Dear Readers, when we awoke this morning the temperature had dropped by twenty degrees Fahrenheit, and the wind was whistling in the chimney. I thought about putting a hat on before my daily walk to exercise, and was sorry that I hadn’t when the chill blast insinuated itself into my inner ear. Still, I was determined to see what was going on on my patch, and today I decided to tune into blossom because, with this wind, a lot of it was likely to be gone by tomorrow.
I had been particularly taken by the cherry tree above. It was positively laden down with candy-pink, puffball flowers. The photo above shows it on Sunday.
By Monday, it looked like this: you can see some of the areas where the green leaves are showing through.
And the pavements look as if there has been a wedding.
Incidentally, Durham Road also has one of my favourite, favourite trees, which I am slipping in here even though it’s its leaves, not it’s blossom, that makes it so gorgeous. I love the way that the colour shades from crimson to coral.
But as usual I digress.
Our street on the County Roads has a variety of very pretty street trees. This is a crab apple that produces a whole mass of fruit in the summer, and turns golden and red in the autumn. Not bad value for a single tree, plus the parakeets sometimes strip its blossom.
Further down the street there are two striking pink crab apple trees: these might be of the old variety ‘Purple Crab Apple’ (Malus x purpurea), and at the moment they are spectacular.
Incidentally, if you live in London and want to know about your street trees, the London Street Trees map will give you a reasonable idea of what’s what (though not the individual cultivars, and some of the trees are irritatingly described as ‘other’ which is not abundantly helpful). You can access it here. Just enter your postcode, and away you go! Might be useful for an exercise session (but be careful of your social distancing, as always).
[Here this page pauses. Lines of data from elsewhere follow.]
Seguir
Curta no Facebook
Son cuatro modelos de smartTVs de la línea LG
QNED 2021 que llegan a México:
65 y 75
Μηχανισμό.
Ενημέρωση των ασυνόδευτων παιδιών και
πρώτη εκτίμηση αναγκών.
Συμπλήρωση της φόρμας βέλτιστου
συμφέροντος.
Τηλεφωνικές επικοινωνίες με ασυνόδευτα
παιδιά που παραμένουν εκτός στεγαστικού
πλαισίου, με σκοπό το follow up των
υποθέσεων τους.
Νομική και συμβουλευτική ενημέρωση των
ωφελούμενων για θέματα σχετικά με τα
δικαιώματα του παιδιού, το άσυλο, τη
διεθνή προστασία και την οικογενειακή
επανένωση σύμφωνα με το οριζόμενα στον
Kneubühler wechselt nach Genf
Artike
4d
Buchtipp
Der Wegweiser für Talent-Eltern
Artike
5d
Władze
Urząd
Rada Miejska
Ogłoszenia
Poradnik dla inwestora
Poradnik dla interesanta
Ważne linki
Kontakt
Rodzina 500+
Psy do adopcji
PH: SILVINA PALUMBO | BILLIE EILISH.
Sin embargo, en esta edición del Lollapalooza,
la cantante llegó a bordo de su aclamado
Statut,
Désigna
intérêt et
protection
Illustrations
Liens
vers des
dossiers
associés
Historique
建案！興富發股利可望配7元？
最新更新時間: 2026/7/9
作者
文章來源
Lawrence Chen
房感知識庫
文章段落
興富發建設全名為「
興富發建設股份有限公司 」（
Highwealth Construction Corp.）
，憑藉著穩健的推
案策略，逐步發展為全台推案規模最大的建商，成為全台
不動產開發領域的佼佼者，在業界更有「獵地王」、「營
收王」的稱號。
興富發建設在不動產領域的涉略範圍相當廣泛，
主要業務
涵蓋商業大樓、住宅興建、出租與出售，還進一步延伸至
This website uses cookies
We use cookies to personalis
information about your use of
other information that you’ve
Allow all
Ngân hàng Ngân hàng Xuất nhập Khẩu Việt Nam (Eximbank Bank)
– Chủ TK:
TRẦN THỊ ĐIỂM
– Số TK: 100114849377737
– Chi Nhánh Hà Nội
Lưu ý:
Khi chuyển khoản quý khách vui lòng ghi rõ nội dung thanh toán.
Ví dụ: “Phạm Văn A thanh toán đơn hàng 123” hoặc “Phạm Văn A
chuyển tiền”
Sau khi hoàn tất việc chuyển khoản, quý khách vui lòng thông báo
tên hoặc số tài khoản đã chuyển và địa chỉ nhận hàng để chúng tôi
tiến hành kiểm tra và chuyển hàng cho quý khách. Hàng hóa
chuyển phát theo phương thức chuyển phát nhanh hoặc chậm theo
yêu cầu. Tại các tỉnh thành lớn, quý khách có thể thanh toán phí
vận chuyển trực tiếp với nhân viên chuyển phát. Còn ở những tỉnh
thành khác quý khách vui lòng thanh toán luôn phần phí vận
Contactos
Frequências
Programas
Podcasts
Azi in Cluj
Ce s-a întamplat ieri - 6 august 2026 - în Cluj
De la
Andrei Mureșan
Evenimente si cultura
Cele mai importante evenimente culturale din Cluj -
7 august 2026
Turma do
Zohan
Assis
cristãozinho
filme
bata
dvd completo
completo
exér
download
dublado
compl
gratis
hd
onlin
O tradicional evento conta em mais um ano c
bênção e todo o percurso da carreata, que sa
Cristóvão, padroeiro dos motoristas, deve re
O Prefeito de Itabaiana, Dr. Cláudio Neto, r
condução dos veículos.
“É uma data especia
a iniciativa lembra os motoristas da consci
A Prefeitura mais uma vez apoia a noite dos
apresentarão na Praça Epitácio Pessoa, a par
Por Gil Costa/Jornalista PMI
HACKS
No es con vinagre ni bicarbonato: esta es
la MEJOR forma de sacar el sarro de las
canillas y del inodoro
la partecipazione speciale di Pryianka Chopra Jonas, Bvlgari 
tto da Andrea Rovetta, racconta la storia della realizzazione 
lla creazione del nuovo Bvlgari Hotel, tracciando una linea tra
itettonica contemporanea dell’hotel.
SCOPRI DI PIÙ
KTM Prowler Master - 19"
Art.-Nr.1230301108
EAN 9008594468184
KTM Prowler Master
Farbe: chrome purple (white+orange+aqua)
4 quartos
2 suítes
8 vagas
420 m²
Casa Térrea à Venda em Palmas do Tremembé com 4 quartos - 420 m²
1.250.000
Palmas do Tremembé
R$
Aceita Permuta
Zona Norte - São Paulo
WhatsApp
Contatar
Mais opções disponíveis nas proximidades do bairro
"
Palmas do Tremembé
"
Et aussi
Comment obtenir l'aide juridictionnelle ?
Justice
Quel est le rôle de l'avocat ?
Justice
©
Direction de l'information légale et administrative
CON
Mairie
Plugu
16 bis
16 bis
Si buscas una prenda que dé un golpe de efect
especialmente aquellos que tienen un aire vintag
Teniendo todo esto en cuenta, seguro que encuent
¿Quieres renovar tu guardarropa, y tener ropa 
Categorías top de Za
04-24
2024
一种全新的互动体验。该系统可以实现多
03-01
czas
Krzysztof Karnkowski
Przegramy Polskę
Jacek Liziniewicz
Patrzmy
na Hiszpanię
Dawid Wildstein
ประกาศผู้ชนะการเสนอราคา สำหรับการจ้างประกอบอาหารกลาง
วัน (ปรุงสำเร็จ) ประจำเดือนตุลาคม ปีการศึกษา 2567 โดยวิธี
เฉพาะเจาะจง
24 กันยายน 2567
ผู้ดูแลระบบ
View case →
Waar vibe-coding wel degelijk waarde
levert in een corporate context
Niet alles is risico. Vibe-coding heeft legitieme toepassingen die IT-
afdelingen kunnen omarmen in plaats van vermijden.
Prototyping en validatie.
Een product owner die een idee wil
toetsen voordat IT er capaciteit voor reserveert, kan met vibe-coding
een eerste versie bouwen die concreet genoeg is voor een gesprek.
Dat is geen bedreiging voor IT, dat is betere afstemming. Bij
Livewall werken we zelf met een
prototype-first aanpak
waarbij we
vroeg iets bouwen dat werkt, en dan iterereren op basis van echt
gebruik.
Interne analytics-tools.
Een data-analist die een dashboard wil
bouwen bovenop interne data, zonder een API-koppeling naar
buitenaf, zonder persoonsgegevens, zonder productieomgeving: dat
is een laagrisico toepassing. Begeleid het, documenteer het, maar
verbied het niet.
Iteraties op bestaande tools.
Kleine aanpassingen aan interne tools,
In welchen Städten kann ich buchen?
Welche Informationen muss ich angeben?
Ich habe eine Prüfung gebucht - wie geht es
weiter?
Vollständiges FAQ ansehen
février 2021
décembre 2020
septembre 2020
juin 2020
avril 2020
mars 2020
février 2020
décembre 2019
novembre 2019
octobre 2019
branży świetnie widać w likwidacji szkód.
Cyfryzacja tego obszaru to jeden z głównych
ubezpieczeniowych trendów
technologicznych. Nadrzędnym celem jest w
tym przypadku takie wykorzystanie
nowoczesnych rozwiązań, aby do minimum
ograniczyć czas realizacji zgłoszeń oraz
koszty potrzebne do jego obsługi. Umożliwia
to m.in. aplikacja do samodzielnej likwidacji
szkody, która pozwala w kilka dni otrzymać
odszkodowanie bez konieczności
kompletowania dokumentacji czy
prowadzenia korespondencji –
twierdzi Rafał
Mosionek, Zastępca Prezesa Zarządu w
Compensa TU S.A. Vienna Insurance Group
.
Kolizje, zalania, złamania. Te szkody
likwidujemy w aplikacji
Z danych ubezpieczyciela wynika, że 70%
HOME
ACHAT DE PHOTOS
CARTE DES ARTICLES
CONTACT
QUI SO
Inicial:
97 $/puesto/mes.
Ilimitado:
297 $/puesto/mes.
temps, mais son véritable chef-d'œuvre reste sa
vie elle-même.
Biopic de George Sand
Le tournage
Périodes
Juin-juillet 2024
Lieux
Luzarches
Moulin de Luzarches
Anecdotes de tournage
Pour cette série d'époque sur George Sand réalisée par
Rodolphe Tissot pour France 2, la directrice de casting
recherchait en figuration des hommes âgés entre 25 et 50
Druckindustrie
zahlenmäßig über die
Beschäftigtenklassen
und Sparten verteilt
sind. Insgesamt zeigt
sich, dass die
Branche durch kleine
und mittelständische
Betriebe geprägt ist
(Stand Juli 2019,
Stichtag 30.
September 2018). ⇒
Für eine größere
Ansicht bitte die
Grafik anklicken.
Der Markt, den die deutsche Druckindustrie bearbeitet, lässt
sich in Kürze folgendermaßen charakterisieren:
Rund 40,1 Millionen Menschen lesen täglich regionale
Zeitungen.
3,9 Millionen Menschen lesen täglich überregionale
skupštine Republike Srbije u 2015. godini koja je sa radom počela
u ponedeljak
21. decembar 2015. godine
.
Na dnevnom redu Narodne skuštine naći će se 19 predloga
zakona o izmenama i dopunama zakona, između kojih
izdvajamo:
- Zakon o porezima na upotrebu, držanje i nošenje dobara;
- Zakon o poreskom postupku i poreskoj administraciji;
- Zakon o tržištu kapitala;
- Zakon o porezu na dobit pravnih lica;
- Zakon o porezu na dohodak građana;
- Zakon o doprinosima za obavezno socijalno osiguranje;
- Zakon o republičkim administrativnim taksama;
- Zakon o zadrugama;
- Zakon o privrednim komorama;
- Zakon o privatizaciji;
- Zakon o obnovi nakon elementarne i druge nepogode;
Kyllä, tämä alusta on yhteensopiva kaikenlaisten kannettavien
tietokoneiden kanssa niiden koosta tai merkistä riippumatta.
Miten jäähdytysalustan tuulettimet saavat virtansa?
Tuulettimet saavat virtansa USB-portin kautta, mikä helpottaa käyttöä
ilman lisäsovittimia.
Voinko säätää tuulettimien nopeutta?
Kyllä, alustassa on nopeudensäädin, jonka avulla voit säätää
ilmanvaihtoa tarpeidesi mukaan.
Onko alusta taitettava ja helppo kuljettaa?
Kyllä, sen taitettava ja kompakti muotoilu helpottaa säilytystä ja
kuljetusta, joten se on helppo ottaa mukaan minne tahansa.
Off we go into the woods, and there are the wild relatives of some of these trees blossoming away. They may not be as fluffily-adorned as some of the ‘domesticated’ trees, but they have a delicate beauty all of their own, the pristine white flowers standing out against the crisp green foliage. Being in the wood at this time of year can feel like being at the bottom of the ocean: there is a strange otherworldly feel to it, even as we sashay past runners and children on scooters. There was a husky howling its head off as we strolled through this morning, and it reminded me that there were once wolves here, though a very, very long time ago.
The plant below, for example, is Midland hawthorn (Crataegus laevigata) – the leaves are much less deeply lobed than in the common hawthorn, and this is a plant of ancient woodlands and clay soils. Apparently, when those pretty flowers are cut they have such an unpleasant smell that medieval people said it reminded them of the stench of the Great Plague. It’s probably best to leave the flowers right where they are, especially at the moment. Hawthorn generally has a rather feral scent, and one wouldn’t want to encourage it to get any worse.
And what about this tree? Looking at the leaves, I am thinking wild cherry (Prunus avium): the flowers are so white that they glow in the semi-shade. Like a lot of woodland trees, this is a rather scrappy little chap, surviving in the filtered sunlight that comes from being slightly closer to the stream than many other trees.
And so we loop back and head for home. I cannot resist taking a photo of this goat willow catkin though: soon the bees will be all over it (though it will need to warm up a bit first).
And look at this splendid single paeony just waiting to erupt in a front garden close to the woods.
I don’t know about you, but being in lockdown seems to have heightened all my senses, so that I am primed to notice the changes that happen every day in my immediate environment. It is a real privilege to be able to go out at all, and walking the same routes on a regular basis reminds me of the pleasure that there can be in observing a local ‘patch’ in all weathers. I am waking up to the delights of slowing down, and of making the most of a bad job. Dad was a very pragmatic man. I can see him now, shrugging his shoulders and settling back into his recliner with a cup of tea and the TV remote, ready for a Last of the Summer Wine marathon. He always reminded me a bit of a cat, ready to curl up in the sun and disinclined to get excited unless there was something worth getting excited about. I could learn a lot from his example.